Excerpts from a dataset
***
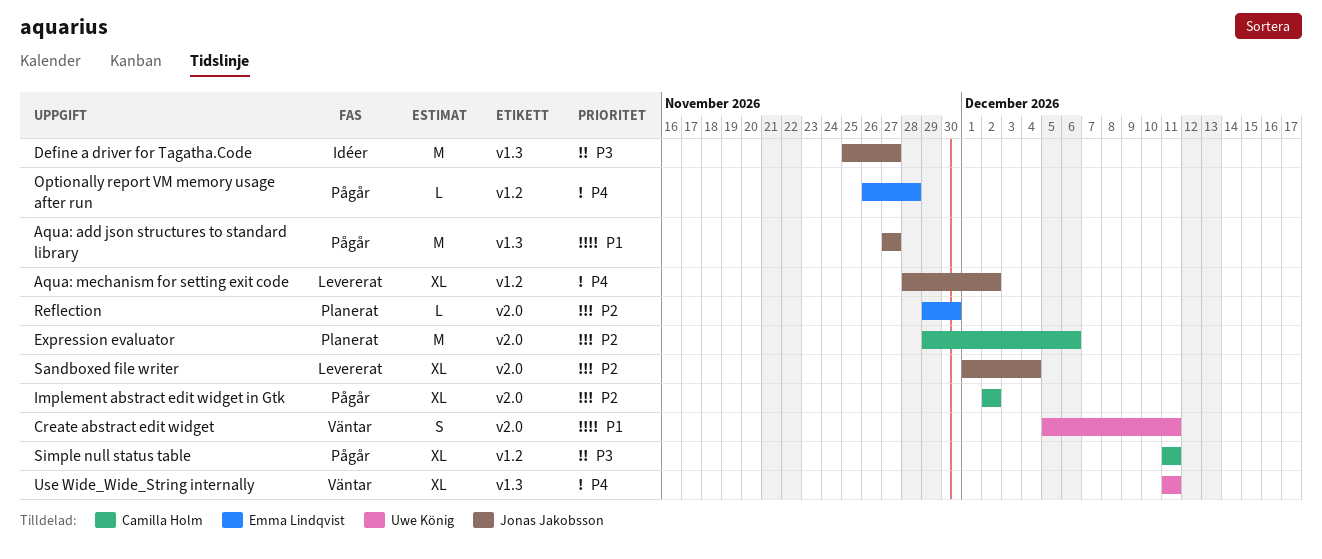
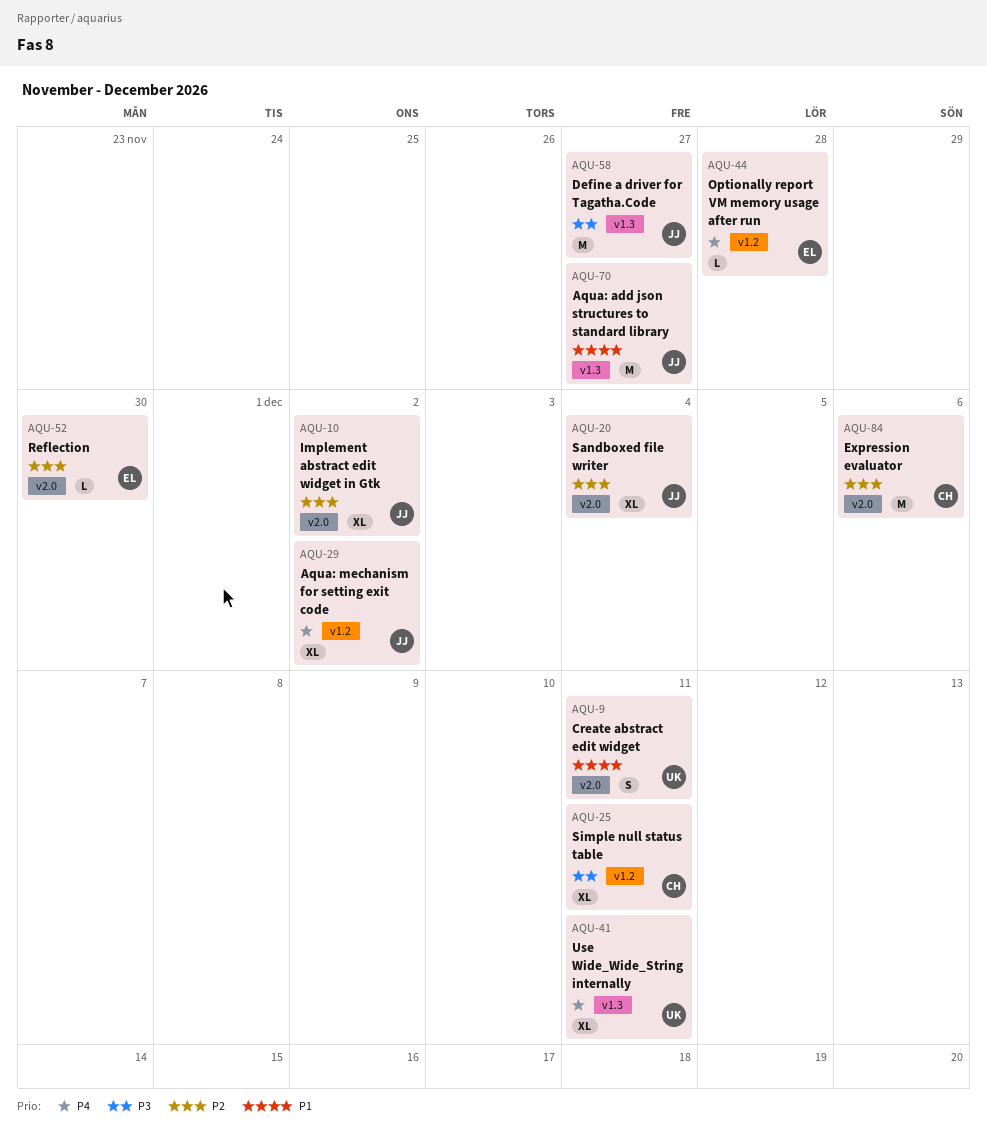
Implement abstract edit widget in Gtk, owner: Camilla Holm -> Jonas Jakobsson

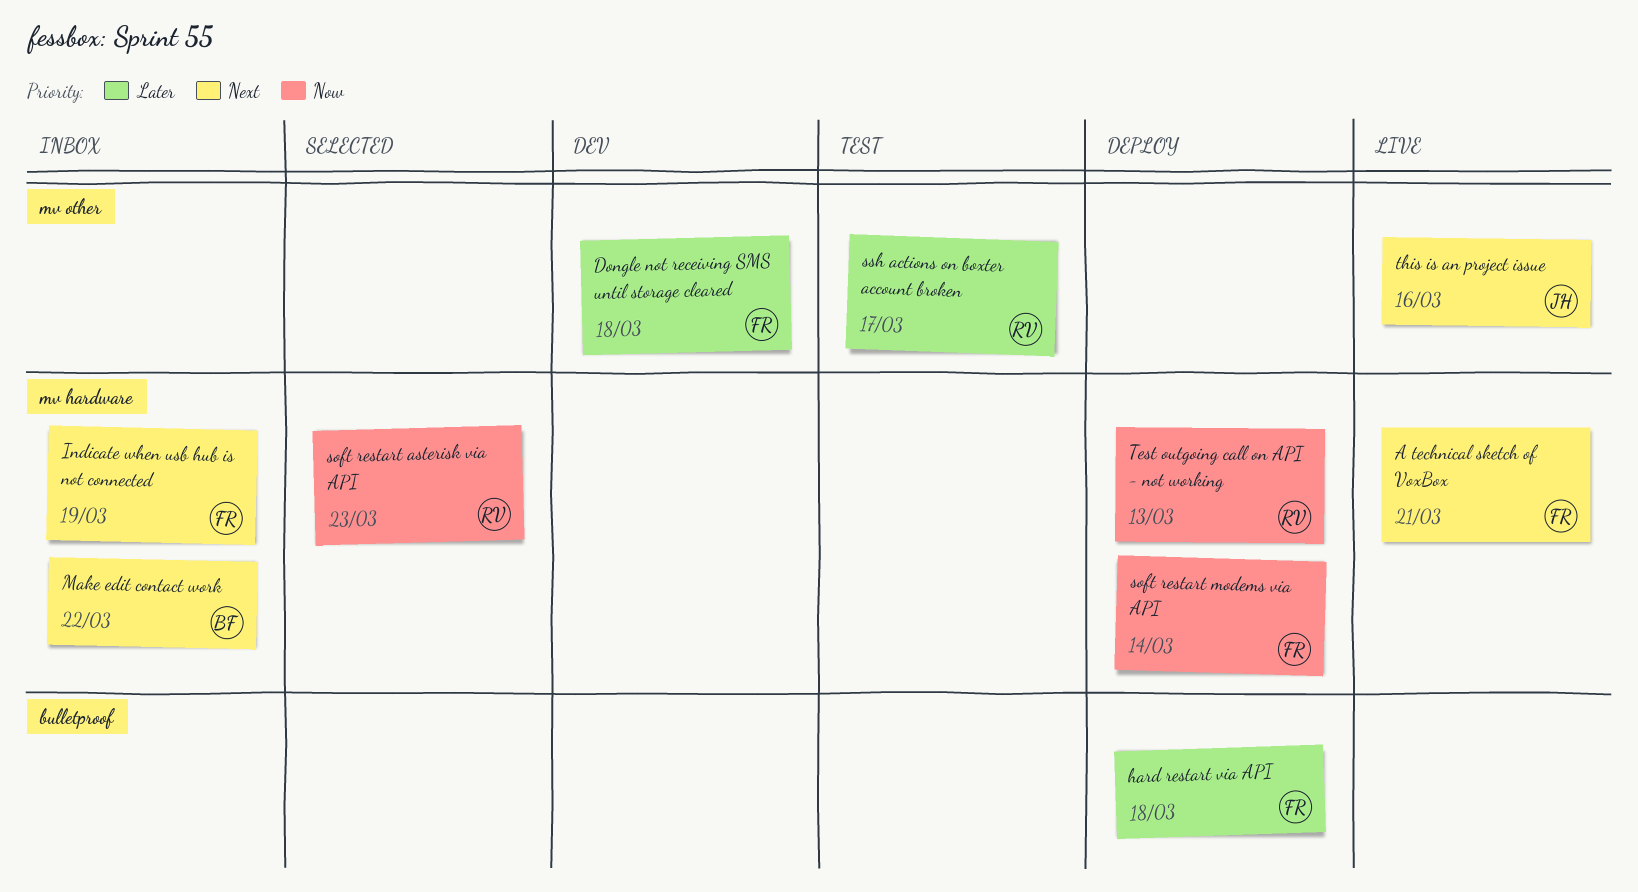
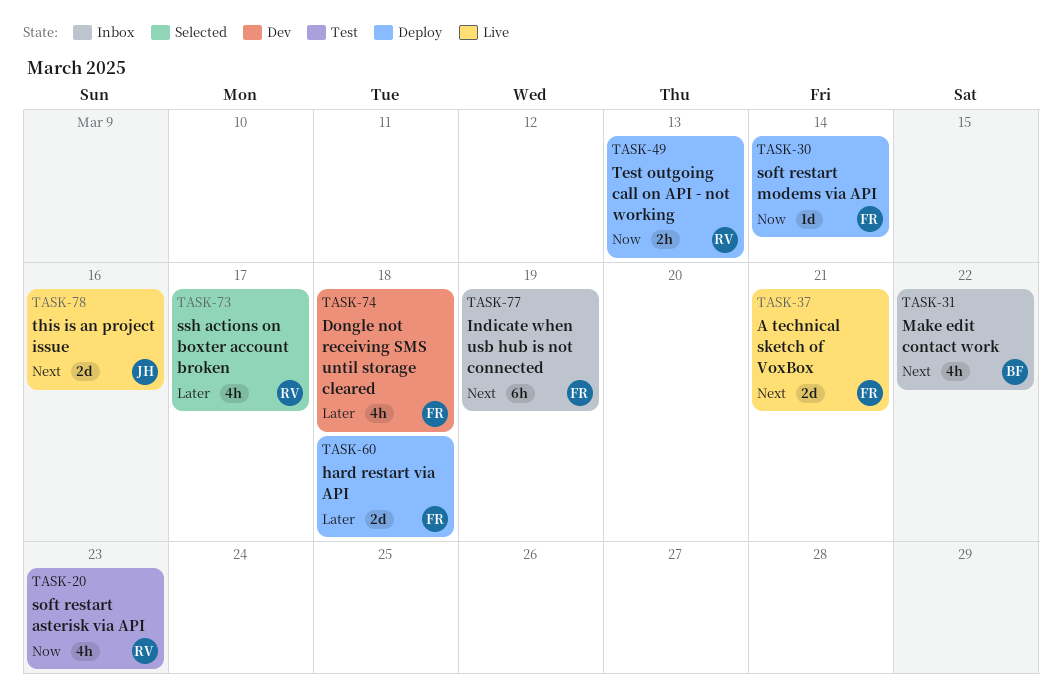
soft restart asterisk via API, status: Selected -> Test
ssh actions on boxter account broken, status: Test -> Selected

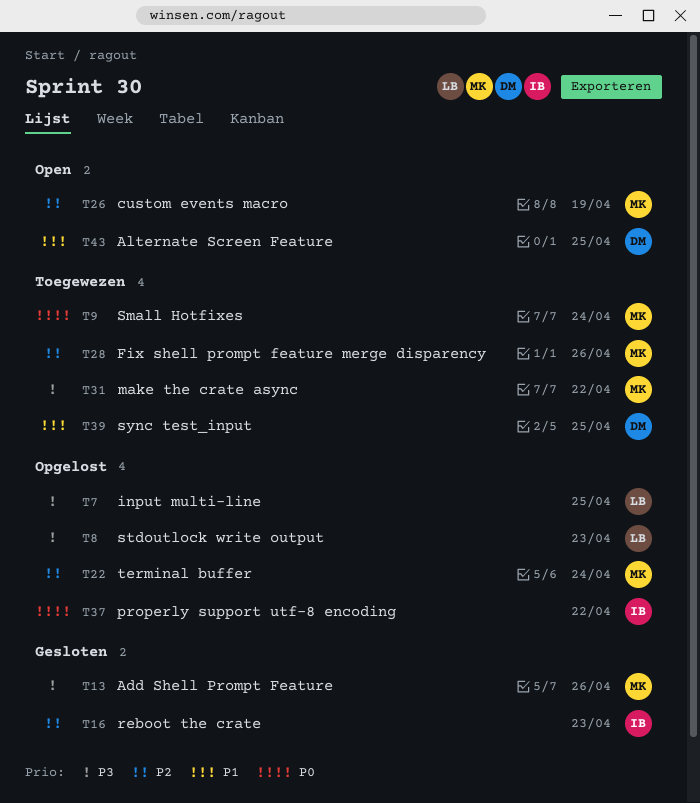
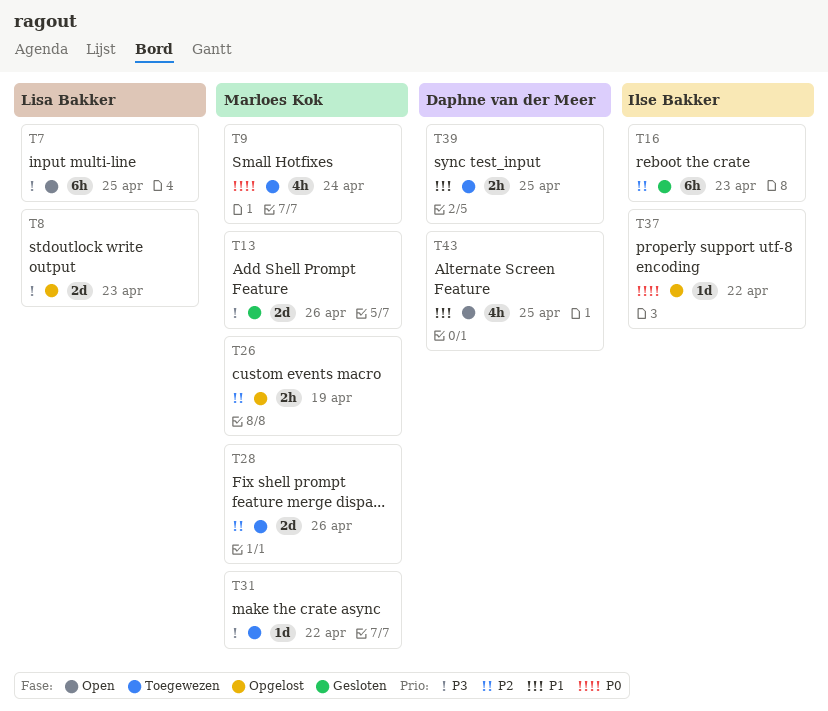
T7, status: Opgelost -> Open
T22: present -> none
T26, status: Open -> Opgelost

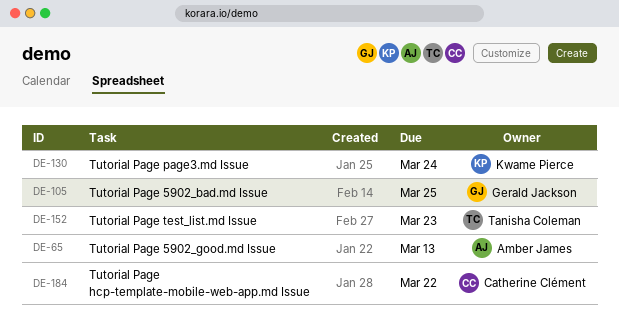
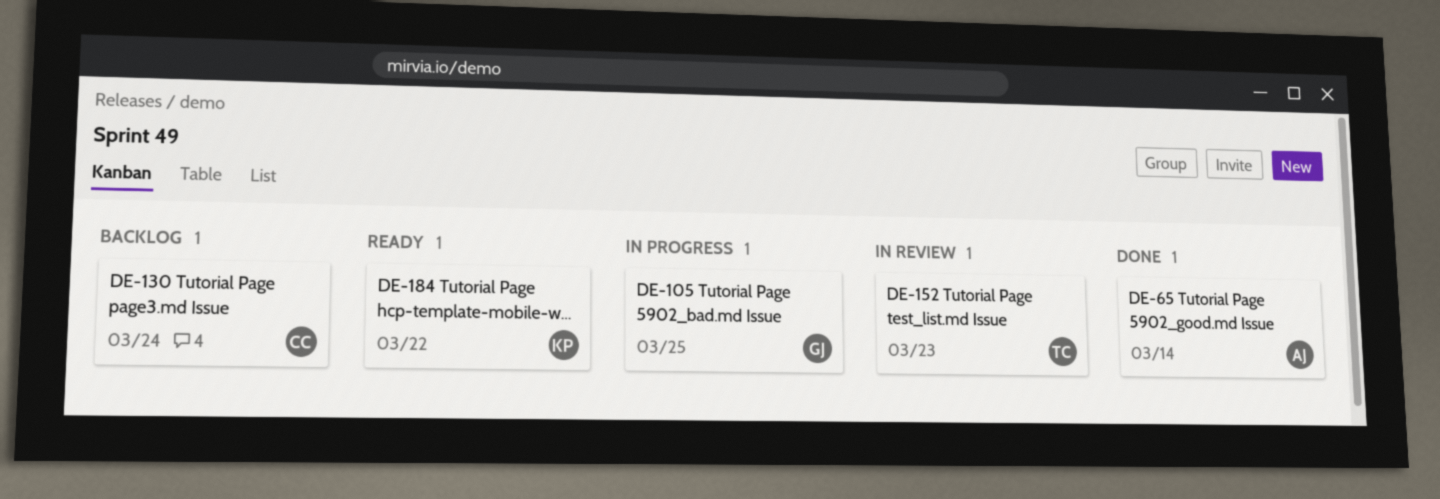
DE-65, due: Mar 13 -> Mar 14
DE-130, owner: Kwame Pierce -> Catherine Clément
DE-184, owner: Catherine Clément -> Kwame Pierce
***
◆ EXERCISE REQUIREMENTS ◆
Output the lines above in full and exactly. Leave out every picture.

◆ PROBLEM SOLUTION ◆
Implement abstract edit widget in Gtk, owner: Camilla Holm -> Jonas Jakobsson

soft restart asterisk via API, status: Selected -> Test
ssh actions on boxter account broken, status: Test -> Selected

T7, status: Opgelost -> Open
T22: present -> none
T26, status: Open -> Opgelost

DE-65, due: Mar 13 -> Mar 14
DE-130, owner: Kwame Pierce -> Catherine Clément
DE-184, owner: Catherine Clément -> Kwame Pierce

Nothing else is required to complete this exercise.